N.B. Why don’t the authors of this site identify themselves by name? Are they afraid of persecution by religious agents?



Thanks in advance.



Joel

1 Answers
jsadmin Staff answered 20 years ago

Dear Joel,



Your straightforward, emotional words illuminate, somewhat, the confused place within the public which defines itself as “secular.”

You write: “I find it difficult to stand up to this sort of absolutism.” Do you mean that it is the amount of conviction which convinces you and not the content of the words? If it is the strength of conviction which is the influencing factor, you are in a very problematic situation indeed — many ideologies and many cults are extremely adamant, even willing to die for their beliefs. In this day and age there are people who literally kill themselves for their beliefs. (Would you have difficulty in standing up to the conviction of the Islamic Jihad?)

On the same matter you wrote: “They have an explanation for everything.” What is under discussion is not whether they have an explanation, but if they have a reasonable explanation!! Thus, for example, their explanation for the Holocaust (according to what you wrote): “It was because of intermarriage and Enlightenment.” Is this reasonable? Or is this a ridiculous explanation showing they cling to their own whims until they lose all conscience, giving Hitler legitimacy as the messenger of G-d to punish the wicked? Does not their explanation contradict what is written in the Scriptures themselves, “The soul which sins is that which shall die” (Ezekiel 18:4)? Does their faith turn them insane enough to make their “G-d” into the greatest of all cruel criminals, prepared to kill innocent children because of people (the Enlightened) who, from deep thought and introspection, decided to love every man as a person, to give reason more consideration than tradition?

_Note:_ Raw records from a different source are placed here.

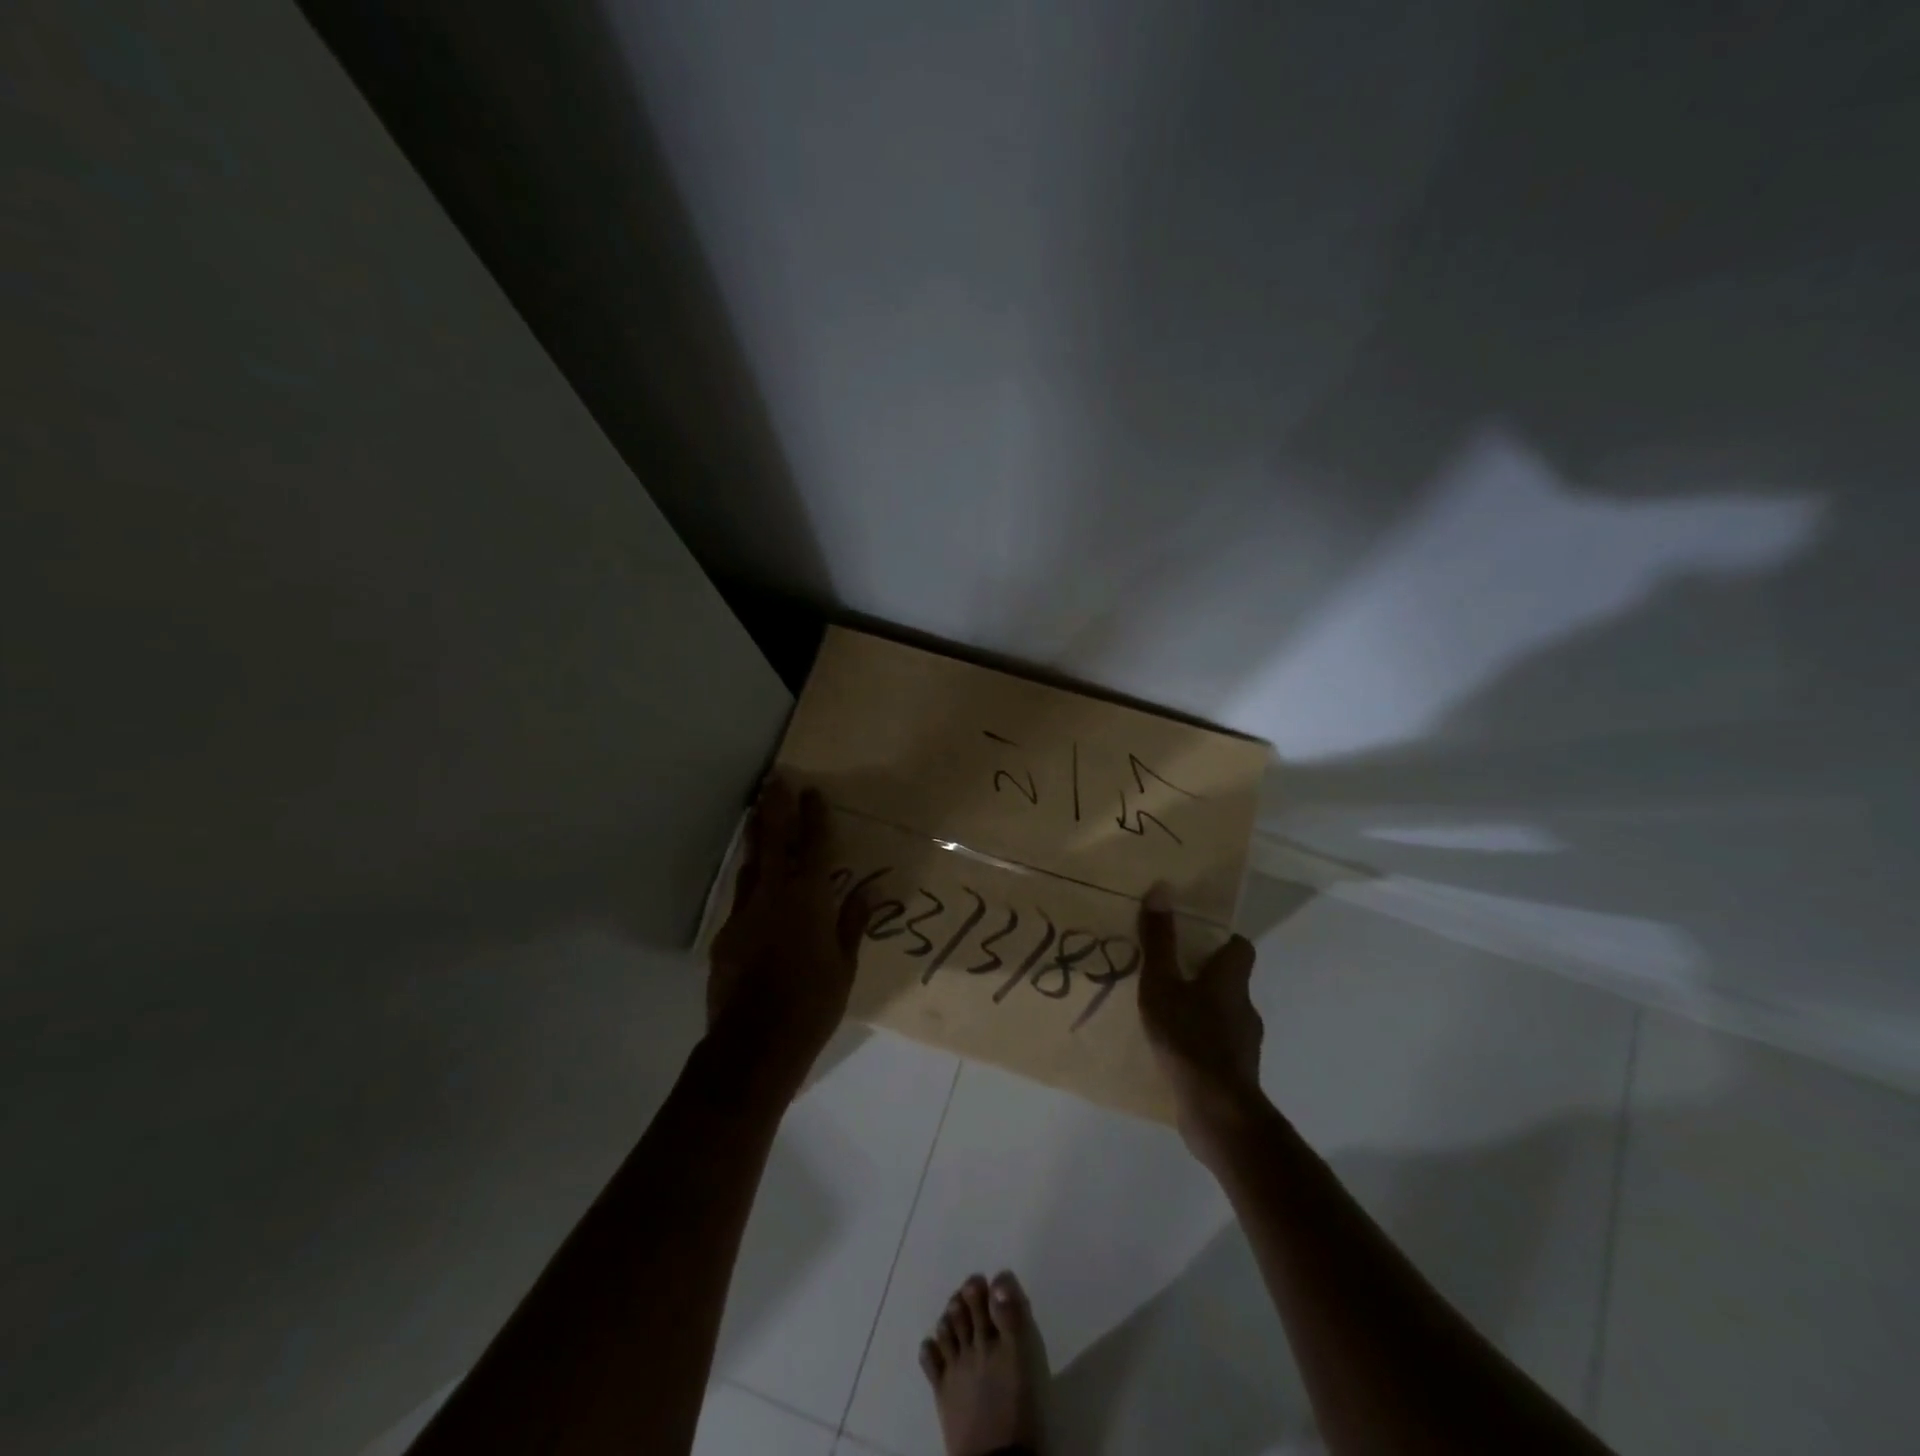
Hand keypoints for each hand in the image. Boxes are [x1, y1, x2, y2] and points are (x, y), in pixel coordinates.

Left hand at [707, 778, 872, 1097]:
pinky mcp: (725, 935)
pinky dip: (750, 881)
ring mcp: (744, 914)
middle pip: (773, 842)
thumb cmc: (812, 1004)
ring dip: (756, 838)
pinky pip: (742, 897)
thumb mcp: (844, 965)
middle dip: (775, 808)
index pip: (813, 847)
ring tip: (757, 814)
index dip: (814, 817)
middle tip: (773, 780)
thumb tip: (869, 890)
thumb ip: (852, 922)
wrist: (754, 1045)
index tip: (812, 791)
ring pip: (750, 865)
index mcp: (808, 900)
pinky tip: (754, 883)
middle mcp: (772, 897)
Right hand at [1138, 883, 1267, 1157]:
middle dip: (1201, 974)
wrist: (1217, 1112)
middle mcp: (1244, 1005)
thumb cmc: (1189, 1037)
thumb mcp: (1162, 983)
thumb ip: (1159, 940)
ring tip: (1163, 1013)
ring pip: (1221, 1013)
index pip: (1239, 947)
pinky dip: (1198, 1041)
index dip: (1219, 940)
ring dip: (1199, 1010)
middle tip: (1166, 973)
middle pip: (1228, 979)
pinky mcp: (1236, 1072)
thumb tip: (1161, 889)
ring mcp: (1244, 1042)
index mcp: (1231, 978)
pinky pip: (1216, 1045)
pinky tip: (1172, 1050)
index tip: (1192, 938)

Look at something else you write (illustrating the confusion which the religious have succeeded in making you feel). “I do think there are nice and wise things in Judaism. For example, all matters connected to family and society, to restraining sexuality and to modesty. This contrasts with the licentiousness, the wantonness, the pornography, and the debauchery of some of the Western world.”

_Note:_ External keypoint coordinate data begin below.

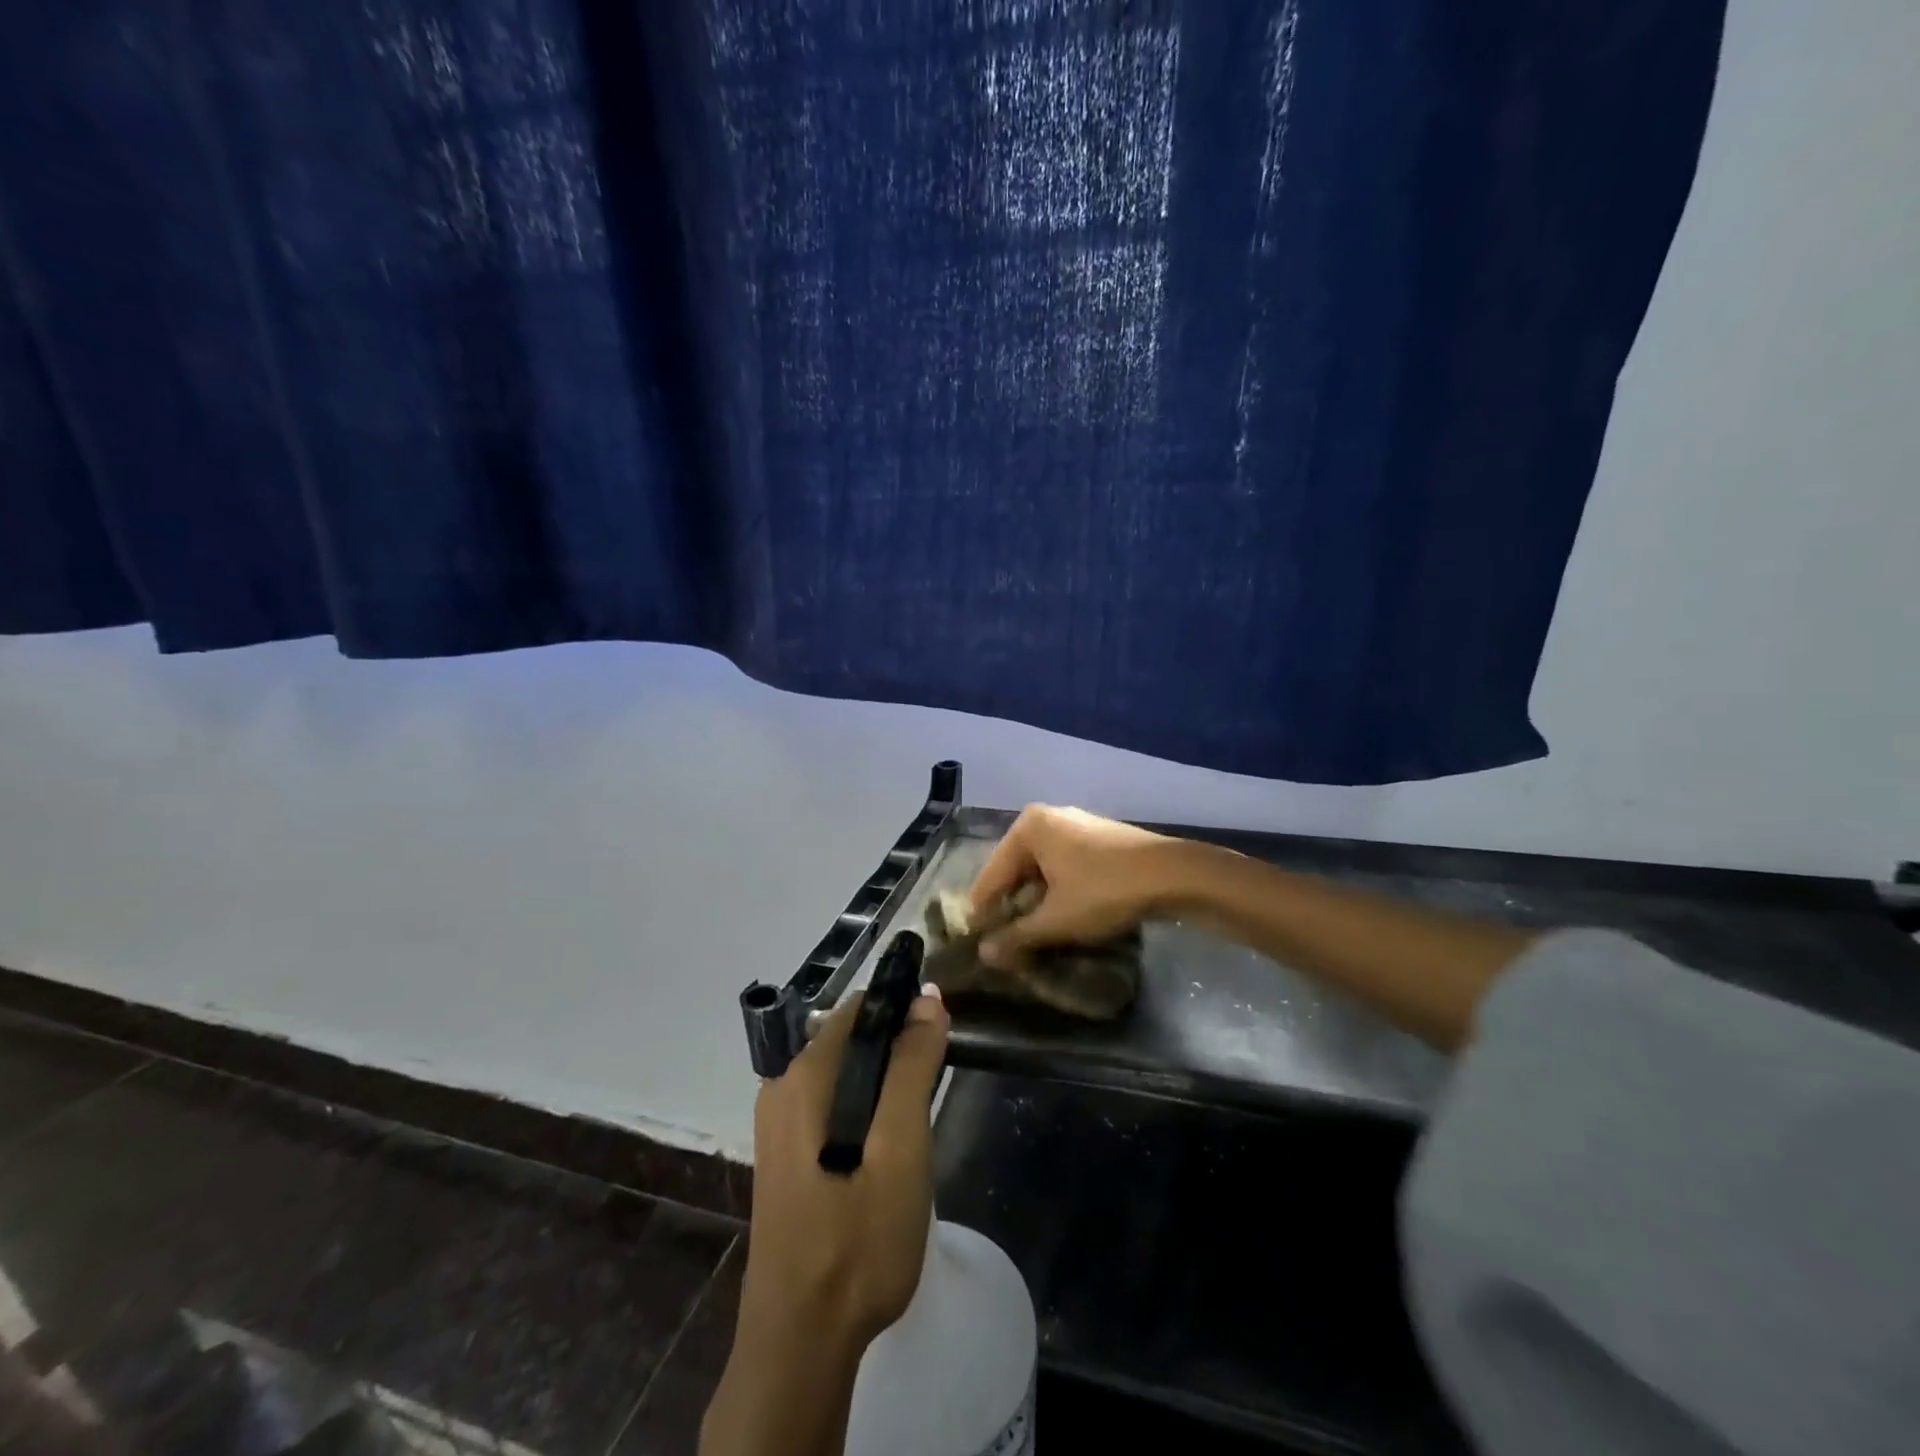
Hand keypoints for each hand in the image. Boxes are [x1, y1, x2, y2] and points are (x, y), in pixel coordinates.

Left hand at [739, 985, 950, 1350]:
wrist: (800, 1343)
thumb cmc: (857, 1240)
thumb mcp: (900, 1148)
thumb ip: (912, 1068)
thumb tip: (927, 998)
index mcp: (804, 1076)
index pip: (861, 1009)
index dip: (905, 1009)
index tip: (944, 1031)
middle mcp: (783, 1088)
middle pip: (852, 1039)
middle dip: (898, 1049)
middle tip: (938, 1086)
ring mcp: (779, 1125)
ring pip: (845, 1075)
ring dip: (885, 1081)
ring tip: (921, 1117)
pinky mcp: (786, 1156)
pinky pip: (832, 1106)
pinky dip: (866, 1108)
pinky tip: (889, 1146)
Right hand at [967, 805, 1181, 967]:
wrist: (1175, 874)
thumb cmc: (1106, 891)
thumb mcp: (1057, 919)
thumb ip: (1017, 936)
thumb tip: (984, 954)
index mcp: (1028, 828)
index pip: (991, 876)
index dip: (983, 913)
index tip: (976, 944)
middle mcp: (1046, 819)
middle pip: (1014, 871)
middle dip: (1011, 907)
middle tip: (1005, 944)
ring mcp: (1074, 826)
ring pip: (1040, 871)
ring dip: (1035, 903)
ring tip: (1031, 936)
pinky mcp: (1096, 839)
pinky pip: (1062, 867)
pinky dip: (1057, 892)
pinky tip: (1062, 917)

You confuse theoretical values and the way people put them into action. You treat religious Judaism as a theory (in truth, it is a mirage) while ignoring the actions of some believers (pedophilia, domestic violence, ideological violence against homosexuals, intolerance of the Other, not joining in the protection of society…) while you emphasis the actions of a small percentage of the Western world and ignore its theoretical values (man’s happiness, including both physical and spiritual, of the individual and the group). To make the advantages of the Western revolution clear to yourself, write out how we would live had we continued to live as Charedi — an isolated minority which invests its intellectual and physical efforts in rituals and ceremonies whose time has passed.



Now to your questions:



G-d, as a creation of man, is as clay in the hands of man, as dough kneaded by the heart of the believer. When man wants, G-d is cruel, and when he wants G-d is merciful. Sometimes man treats G-d as he who punishes “sinners” and sometimes as he who gives them success and reward, all in keeping with the time and place, to rule over the masses who follow their fears. (Thus I have also answered your second question.)

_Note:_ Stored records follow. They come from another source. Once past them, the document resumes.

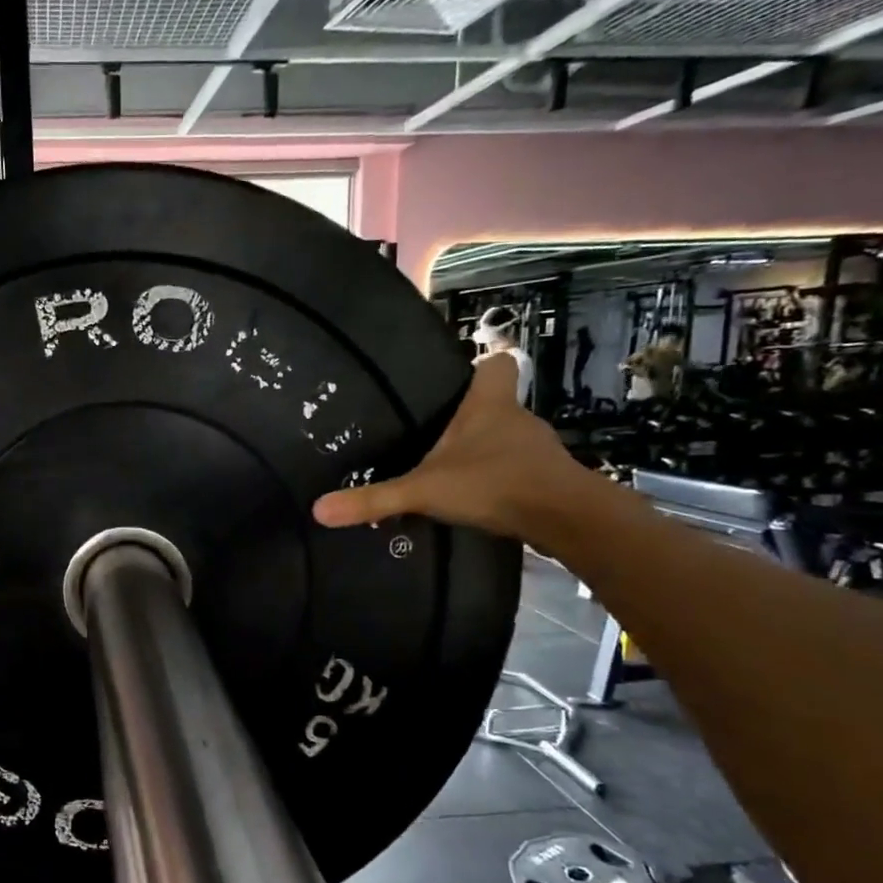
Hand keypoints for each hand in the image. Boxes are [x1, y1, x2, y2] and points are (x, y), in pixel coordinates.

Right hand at [311, 354, 586, 537]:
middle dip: (468, 414)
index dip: (480, 364)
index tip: (457, 377)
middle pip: (496, 402)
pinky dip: (498, 475)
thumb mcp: (424, 491)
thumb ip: (374, 499)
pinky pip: (516, 466)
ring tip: (448, 467)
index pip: (498, 363)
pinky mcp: (545, 477)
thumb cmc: (494, 484)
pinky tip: (475, 495)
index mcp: (489, 404)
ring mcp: (535, 448)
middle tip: (432, 430)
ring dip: (482, 448)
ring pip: (505, 436)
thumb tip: (318, 509)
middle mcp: (516, 418)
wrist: (565, 519)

As for your third question: I would suggest you turn to the Charedi public and ask

1. Why is no rabbi willing to be hosted on the Daat Emet (Hyde Park) forum or the Hofesh forum on the Tappuz website?

2. Why aren’t the Charedi and religious forums willing to invite Daat Emet representatives to answer their questions?



These are, in fact, rhetorical questions whose answers are clear. The Charedi public is not interested in an honest dialogue, just in preaching!!! When they identify a debating partner who seriously threatens their stand they run from him as from an archer. (That is the way of the faithful. They are happy to preach, but run from critique.)



As for your fourth question, please read the site carefully and you will uncover the fiction of religion, how the religious base their faith on a frail reed (faith, which has turned reason into its handmaiden).